Work request:
In the material below, start at the line containing "Buscando un símbolo de" and stop after the line containing "SparkLab para el año 2025.". Copy those lines exactly as they appear.

Exercise data:
BEGIN
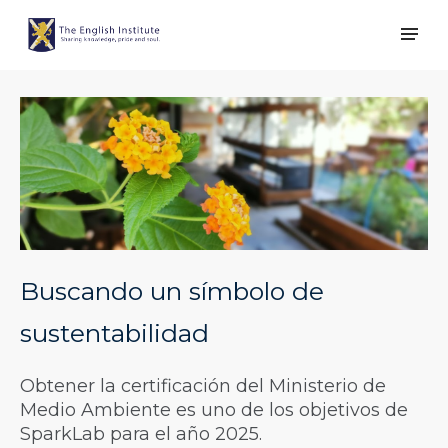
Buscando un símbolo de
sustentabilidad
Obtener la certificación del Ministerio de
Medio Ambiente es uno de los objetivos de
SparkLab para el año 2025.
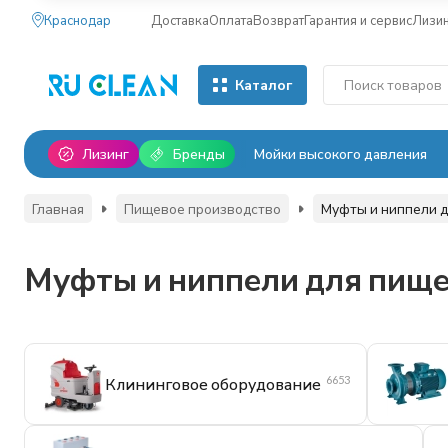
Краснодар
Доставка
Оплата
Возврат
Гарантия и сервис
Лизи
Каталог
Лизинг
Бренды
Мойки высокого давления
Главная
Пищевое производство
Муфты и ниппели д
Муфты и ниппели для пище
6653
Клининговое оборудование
END
BEGIN
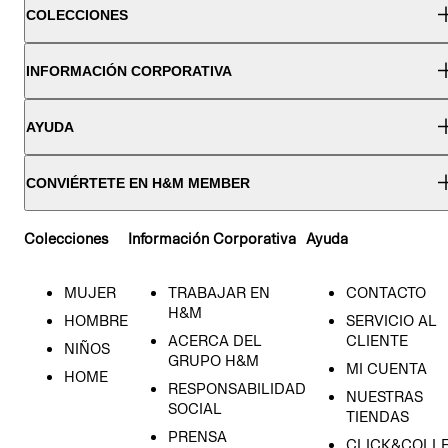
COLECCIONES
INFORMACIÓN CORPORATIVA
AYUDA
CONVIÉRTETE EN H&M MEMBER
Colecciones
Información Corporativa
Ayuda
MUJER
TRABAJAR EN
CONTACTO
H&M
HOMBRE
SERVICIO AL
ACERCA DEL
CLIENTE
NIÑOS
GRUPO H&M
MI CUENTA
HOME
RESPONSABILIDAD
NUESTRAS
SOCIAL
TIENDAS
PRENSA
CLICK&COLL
END
BEGIN
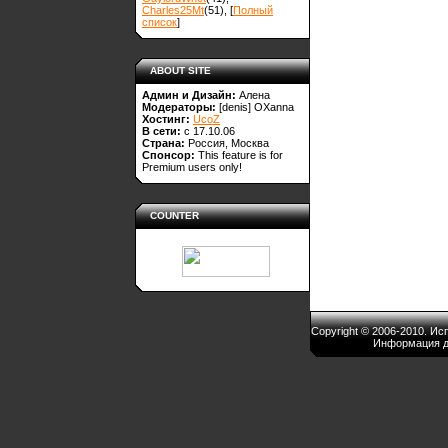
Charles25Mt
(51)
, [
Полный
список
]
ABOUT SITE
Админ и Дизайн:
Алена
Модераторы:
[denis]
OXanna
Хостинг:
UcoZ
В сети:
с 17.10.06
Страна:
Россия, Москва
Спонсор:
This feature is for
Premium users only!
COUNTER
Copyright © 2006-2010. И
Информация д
END
Answer section:
Buscando un símbolo de
sustentabilidad
Obtener la certificación del Ministerio de
Medio Ambiente es uno de los objetivos de
SparkLab para el año 2025.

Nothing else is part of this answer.